Der Koran in seinem religions- und weltgeschichtlichen Kontext
Autor | Zishan Ghaffar |
Verlag | Brill |
ISBN | 978-3-506-70432-0 |
„Eschatologie und Apokalyptik in den mittelmekkanischen Suren (Beiträge zur Koranforschung)“ verweist darauf, dass es sich um ein ziemlich wissenschaftliches Werk handelt. „Dennoch“ ein Muss für einen anderen Zugang zum Islam. Auch und gerade, weil der Autor Bezüge zur christlichen Bibel wie zur jüdischen Tora selbstverständlich einbezieht und diskutiert (Jesus-Figur, Messias, Mohammed, Johannes, Maria …).

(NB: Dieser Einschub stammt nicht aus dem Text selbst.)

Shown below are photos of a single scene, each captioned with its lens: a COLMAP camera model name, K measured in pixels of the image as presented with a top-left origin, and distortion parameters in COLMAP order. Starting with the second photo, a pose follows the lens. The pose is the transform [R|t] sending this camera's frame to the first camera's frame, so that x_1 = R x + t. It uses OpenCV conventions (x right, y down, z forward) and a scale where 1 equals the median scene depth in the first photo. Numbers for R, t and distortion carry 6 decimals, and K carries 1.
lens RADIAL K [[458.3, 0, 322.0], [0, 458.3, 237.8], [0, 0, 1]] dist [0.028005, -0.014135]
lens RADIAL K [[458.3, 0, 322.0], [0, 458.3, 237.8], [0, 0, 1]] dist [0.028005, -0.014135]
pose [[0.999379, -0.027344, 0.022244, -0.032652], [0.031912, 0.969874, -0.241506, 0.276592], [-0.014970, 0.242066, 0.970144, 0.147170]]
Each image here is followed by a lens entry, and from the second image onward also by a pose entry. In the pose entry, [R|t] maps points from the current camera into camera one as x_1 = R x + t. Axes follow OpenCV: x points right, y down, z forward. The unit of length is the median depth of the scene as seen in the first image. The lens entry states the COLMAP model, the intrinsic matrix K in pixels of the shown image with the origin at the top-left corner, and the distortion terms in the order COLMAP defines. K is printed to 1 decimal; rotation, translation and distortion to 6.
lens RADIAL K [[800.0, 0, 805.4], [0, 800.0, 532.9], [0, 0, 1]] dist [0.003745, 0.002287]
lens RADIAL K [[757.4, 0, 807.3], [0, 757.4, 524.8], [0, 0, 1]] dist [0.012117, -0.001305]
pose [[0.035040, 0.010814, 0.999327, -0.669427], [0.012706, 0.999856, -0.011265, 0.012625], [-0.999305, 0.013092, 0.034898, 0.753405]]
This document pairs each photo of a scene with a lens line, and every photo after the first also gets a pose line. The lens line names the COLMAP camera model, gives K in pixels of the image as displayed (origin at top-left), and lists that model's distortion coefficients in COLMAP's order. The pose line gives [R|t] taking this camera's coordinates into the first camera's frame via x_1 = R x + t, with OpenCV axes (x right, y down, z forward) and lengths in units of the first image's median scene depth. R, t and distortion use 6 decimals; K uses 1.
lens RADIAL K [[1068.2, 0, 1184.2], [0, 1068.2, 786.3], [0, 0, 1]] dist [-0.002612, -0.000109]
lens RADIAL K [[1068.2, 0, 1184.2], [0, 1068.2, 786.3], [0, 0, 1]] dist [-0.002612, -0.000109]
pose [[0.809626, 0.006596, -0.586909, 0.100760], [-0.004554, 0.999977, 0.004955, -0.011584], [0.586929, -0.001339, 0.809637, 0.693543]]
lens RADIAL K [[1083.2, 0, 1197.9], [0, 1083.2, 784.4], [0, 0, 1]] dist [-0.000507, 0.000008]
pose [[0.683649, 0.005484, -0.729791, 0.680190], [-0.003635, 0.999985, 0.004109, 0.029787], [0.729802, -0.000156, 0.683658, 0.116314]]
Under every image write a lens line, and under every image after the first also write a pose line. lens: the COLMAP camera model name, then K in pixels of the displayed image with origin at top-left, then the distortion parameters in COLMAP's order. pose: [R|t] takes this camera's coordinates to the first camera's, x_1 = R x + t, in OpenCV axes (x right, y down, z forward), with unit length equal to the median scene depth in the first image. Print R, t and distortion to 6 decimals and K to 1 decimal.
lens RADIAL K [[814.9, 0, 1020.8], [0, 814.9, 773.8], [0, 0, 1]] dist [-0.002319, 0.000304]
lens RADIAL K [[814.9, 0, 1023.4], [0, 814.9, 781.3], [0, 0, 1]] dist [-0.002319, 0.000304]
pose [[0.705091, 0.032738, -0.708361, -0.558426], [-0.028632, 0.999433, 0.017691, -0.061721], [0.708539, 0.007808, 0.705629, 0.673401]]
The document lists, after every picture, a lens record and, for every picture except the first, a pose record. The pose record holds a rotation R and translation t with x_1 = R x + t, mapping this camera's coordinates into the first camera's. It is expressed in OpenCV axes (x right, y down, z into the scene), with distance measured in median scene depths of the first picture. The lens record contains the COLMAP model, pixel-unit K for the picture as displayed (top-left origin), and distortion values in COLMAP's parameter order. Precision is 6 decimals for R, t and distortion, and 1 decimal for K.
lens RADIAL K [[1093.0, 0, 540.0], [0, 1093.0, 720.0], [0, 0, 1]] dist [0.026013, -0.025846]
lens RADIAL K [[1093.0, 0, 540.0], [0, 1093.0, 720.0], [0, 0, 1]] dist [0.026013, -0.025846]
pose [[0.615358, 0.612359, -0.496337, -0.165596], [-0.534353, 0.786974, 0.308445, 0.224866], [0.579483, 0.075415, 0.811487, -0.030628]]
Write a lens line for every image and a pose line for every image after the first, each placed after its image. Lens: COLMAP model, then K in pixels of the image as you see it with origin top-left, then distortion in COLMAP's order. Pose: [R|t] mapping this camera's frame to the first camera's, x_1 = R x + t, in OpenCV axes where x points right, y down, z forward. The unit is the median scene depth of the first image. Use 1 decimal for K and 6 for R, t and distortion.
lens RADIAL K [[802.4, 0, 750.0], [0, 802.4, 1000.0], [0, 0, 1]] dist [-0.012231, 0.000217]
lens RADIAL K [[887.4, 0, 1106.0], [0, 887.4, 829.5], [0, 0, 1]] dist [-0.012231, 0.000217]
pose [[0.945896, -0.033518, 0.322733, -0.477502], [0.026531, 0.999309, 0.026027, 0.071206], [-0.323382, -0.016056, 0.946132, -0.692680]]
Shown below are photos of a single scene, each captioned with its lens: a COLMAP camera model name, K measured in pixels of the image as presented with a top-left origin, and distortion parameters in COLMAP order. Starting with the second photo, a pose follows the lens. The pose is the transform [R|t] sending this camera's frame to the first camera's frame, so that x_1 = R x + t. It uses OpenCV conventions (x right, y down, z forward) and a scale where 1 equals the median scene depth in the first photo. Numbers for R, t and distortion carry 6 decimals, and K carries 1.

Dies ist der Kern, zitierte Definition: „Die in verschiedenen prophetischen Religionen zentrale Lehre von einem am Ende der Weltgeschichte und nach einem Untergang der bisher bestehenden Welt (Weltende) neuen Zustand der Welt und des Menschen, die verschieden erwartete Erfüllung der religiösen Hoffnung: als »Wunderbarmachung« der Welt (Zarathustra), als messianisches Reich (Propheten Israels, Judentum), Eintritt des Gottesreiches (Christentum), als Paradies (Islam), als verbessertes Weltzeitalter (Hinduismus: Welterneuerung, eingebunden in die Lehre von den aufeinanderfolgenden Weltperioden).“ (www.brockhaus.de 06.08.2020)
Paradies?
Gerade im aktuellen Terrorismus-Geschehen mit den wieder kehrend zitierten Jungfrauen im Paradies, die auf Selbstmord-Attentäter warten, ist dies ein relevanter Diskussions-Beitrag! „Zishan Ghaffar geht der Frage nach, in welchem ereignis- und religionsgeschichtlichen Kontext die Genese des Korantextes steht. Dabei versucht er zu zeigen, dass die koranische Verkündigung für die urmuslimische Gemeinde um den Propheten Muhammad eine Antwort auf die theologischen Herausforderungen ihrer Zeit enthält. Die Verkündigung des Korans zu Beginn des siebten Jahrhunderts fällt in eine geopolitisch turbulente und religionsgeschichtlich krisenhafte Zeit. Innerhalb des ersten Jahrzehnts erlebte das byzantinische Reich den Verlust eines Großteils seines Territoriums an die Sassaniden, der mit der traumatischen Eroberung Jerusalems in 614 n. Chr. und der Entwendung der dort befindlichen Reliquie des „wahren“ Kreuzes einherging. Jedoch konnte der byzantinische Herrscher Herakleios bis zum Jahr 630 n. Chr. die Sassaniden gänzlich zurückdrängen und die Rückkehr des Kreuzes (restitutio crucis) sicherstellen. Zishan Ghaffar legt dar, wie diese Ereignisse zu Beginn des siebten Jahrhunderts und die damit zusammenhängenden eschatologischen und apokalyptischen Ideen ihren Niederschlag im Koran finden.“ Worauf fußen die Texte, worauf beziehen sie sich? Ausgiebig zitierte Originale (plus Übersetzung) lassen die Interpretationen (zu den komprimierten Inhalts-Repliken) gut nachvollziehen. Und der Bezug zum aktuellen Wunschdenken mancher Organisationen formuliert der Autor spätestens abschließend S. 257 klar und deutlich: „Die apokalyptische Ideologie von ISIS steht diametral zur apokalyptischen Dekontextualisierung und Entmilitarisierung des byzantinisch-sassanidischen Konflikts im mittelmekkanischen Surencorpus.“ Alles klar?!